Понятно, что экзаменующихся никто не просветил, и в раздевалке бродили смутные слухи касательно того, что за господа и с какими целями занимают кресла на трибуне.
— Прям как в учебнике по древнейшей истории, — с усмешкой сказал Федя, — где на арену гладиаторов выпускали.
— Ага! — засмеялся в ответ его приятель, Савка. — Кто выжил — экзамен сдал!
— Сплюнь ты, балабол! — одёрнули его. — На ентих экзаменах завсегда каверзу какую-нибудь жди.
— Да брось ты, какая тебе каверза⁈
— А такая! Возьмут и заместо специальных лошадок, к выездке обученных, обнаковенных поставят. Покажь-ка тогда своё уменье!

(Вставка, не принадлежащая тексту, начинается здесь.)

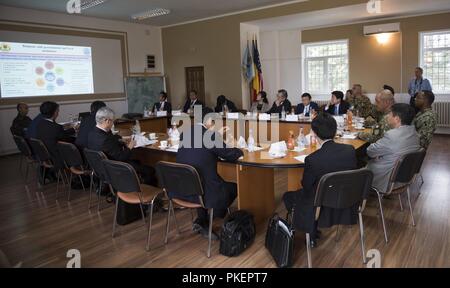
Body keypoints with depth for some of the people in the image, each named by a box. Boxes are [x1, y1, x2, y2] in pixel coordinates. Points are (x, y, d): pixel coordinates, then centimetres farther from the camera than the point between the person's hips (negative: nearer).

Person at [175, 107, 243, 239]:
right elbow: (232, 155, -5)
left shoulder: (185, 133, 5)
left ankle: (202, 221, 30)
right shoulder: (211, 136, -15)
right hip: (199, 191, -7)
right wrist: (239, 150, 16)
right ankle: (202, 222, 19)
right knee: (234, 187, 17)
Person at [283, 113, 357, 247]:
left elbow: (306, 185, -11)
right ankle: (314, 231, 35)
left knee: (288, 196, 20)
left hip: (322, 210, -5)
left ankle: (311, 235, 31)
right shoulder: (350, 150, -13)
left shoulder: (312, 159, -28)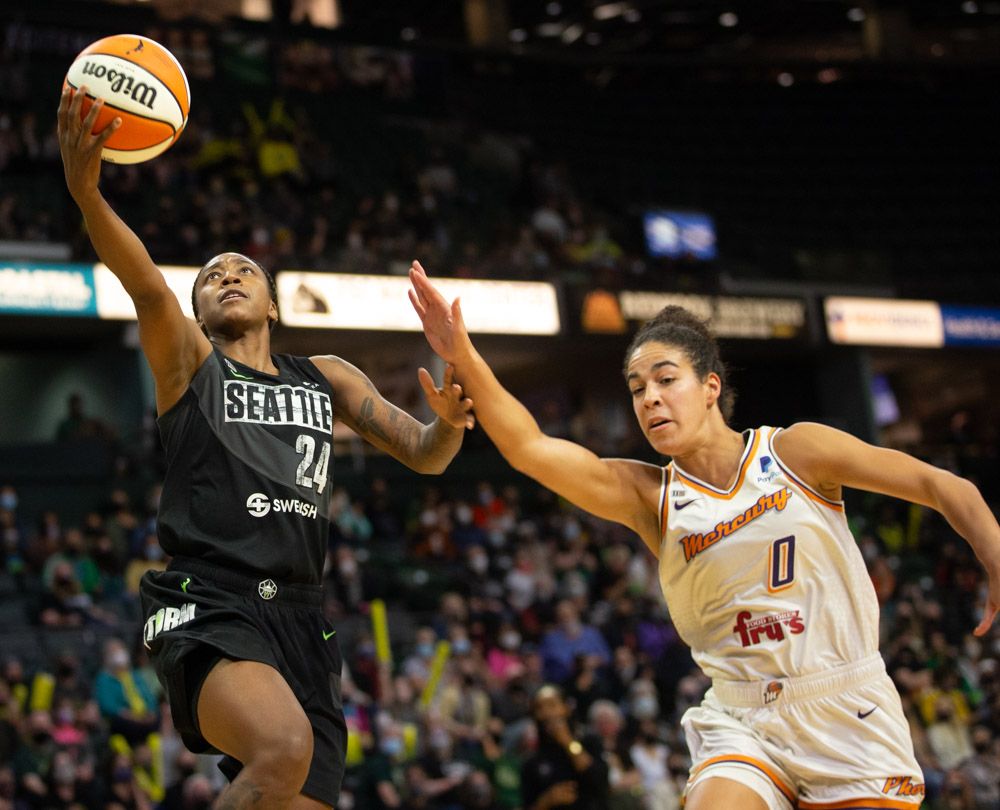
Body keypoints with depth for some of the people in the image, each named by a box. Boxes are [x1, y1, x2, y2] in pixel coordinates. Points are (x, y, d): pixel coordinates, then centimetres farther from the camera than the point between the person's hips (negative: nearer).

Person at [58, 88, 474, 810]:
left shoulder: (326, 377, 24)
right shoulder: (188, 360, 11)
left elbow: (424, 455, 21)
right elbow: (146, 286, -9)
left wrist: (449, 421, -5)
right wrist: (87, 193, -30)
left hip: (299, 617, 5)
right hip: (207, 607, -5)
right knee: (284, 749, -33)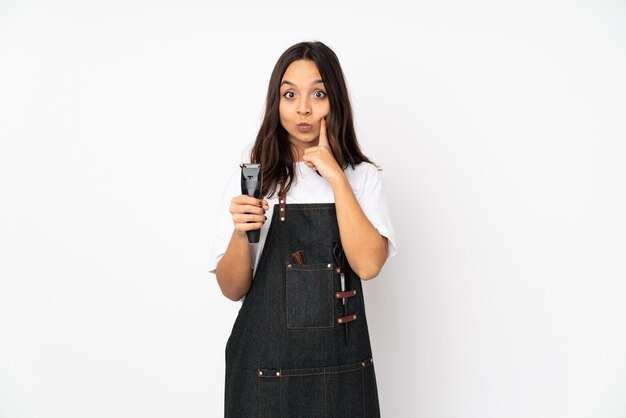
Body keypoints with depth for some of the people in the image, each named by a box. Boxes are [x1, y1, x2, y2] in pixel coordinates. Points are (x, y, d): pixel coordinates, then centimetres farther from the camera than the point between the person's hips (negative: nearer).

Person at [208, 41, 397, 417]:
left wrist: (336, 178, -15)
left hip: (342, 364, 1)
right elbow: (233, 289, -2)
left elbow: (368, 265, -14)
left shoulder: (363, 177, 1)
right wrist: (240, 232, -20)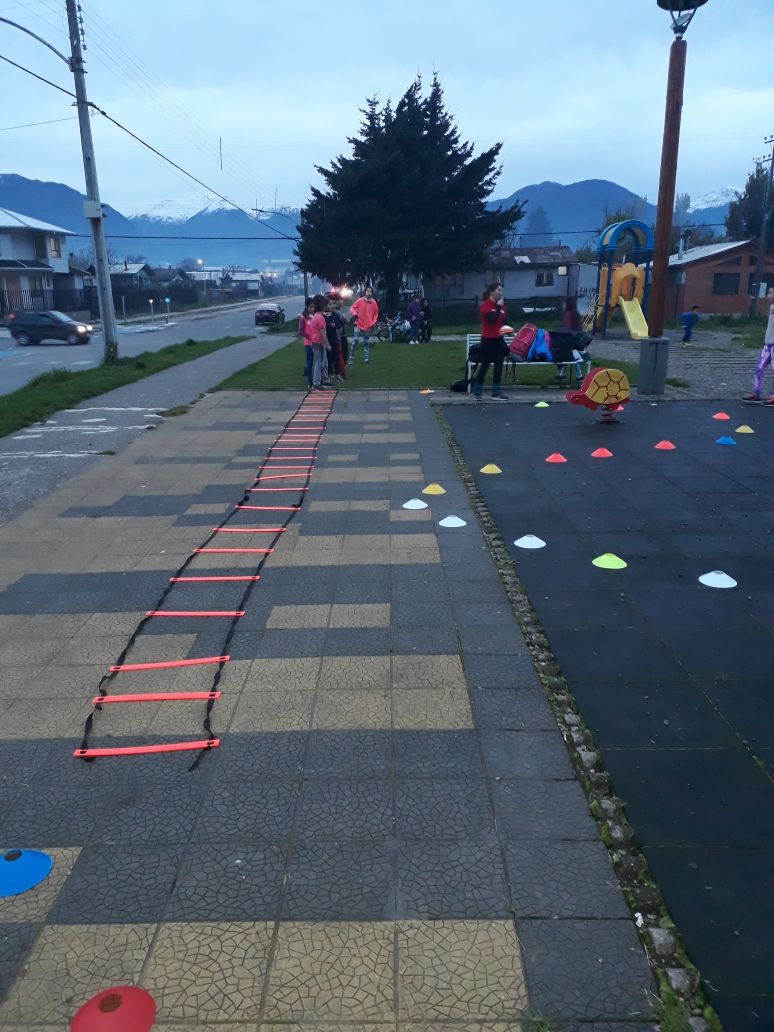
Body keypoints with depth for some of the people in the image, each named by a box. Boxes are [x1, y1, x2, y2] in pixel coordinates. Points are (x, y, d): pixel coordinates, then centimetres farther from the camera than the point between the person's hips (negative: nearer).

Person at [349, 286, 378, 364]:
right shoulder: (360, 300, -7)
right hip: (359, 324, -2)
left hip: (368, 326, 2)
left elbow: (376, 313, 9)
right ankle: (351, 358, 0)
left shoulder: (374, 303, -1)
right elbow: (353, 307, 1)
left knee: (366, 343, 12)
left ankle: (366, 359, 19)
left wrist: (373, 322, -1)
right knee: (355, 340, -12)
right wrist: (354, 314, -18)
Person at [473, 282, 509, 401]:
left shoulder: (501, 304, 11)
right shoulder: (485, 305, -10)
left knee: (498, 366, 5)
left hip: (499, 339, 7)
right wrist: (498, 306, -15)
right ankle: (477, 392, 9)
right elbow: (492, 319, -23)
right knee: (484, 366, -2)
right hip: (488, 340, -7)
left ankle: (496, 393, 10)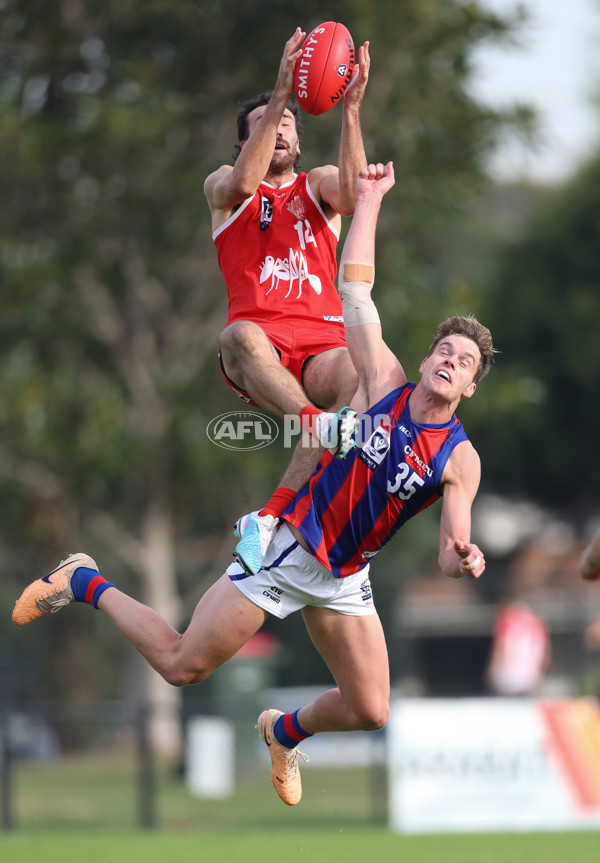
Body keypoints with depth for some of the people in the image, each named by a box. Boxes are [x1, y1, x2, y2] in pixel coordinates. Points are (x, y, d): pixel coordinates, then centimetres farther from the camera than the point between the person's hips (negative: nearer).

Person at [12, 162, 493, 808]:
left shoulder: (460, 459, -6)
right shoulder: (383, 384, -9)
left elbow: (450, 552, -5)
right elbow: (355, 288, -6)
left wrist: (464, 559, -30)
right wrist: (369, 198, -2)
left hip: (345, 580, 3)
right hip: (290, 546, -3)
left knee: (370, 711, -2)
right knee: (180, 665, -4)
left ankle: (285, 731, 32)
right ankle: (86, 584, 21)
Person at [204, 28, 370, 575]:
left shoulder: (318, 185, 23)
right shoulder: (223, 187, 19)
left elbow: (354, 195, -3)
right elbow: (242, 184, -8)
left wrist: (351, 109, -14)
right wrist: (280, 95, -17)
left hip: (321, 342, 1)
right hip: (262, 346, -1)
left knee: (360, 374, -35)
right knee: (240, 336, -38)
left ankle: (269, 518, -35)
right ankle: (319, 424, -59)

— Ну, ты это загнул! — не согласился Савка. — По-твоему, что — Харитонов опозориться, что ли, восхотел? Это ж то же самое, что на соревнование по плаванью отправить плавать необученных!
Умом я был согласен с Савкой, однако вредные слова заронили зёрна сомнения. Тревожно, ядрёна колупайка! Специальные-то лошади — учёные, прям как служебные собаки, и сопроводят тебя, и поддержат, и помогут. А с улицы взять, пусть даже и к верховой езде привычных? Как с ними полосу препятствий проходить и экзамен сдавать? Это ж не езда получится, а ёрзанье, прошу пардону. Но то такие, пустые мысли…
Повесил я парадку на свой крючок, на крылечко вышел, смотрю — вдруг что ещё важное высмотрю?
Как вокруг тревожные голоса гудеть перестали, я в общем-то, и успокоился. Глупости это всё, с гладиаторством. Ради чего нас полгода муштровали? Чтоб зараз замордовать, что ли? Ерунда. Да и не похоже на арену нисколько, разве только песок на площадке перед трибуной высоких гостей посчитать.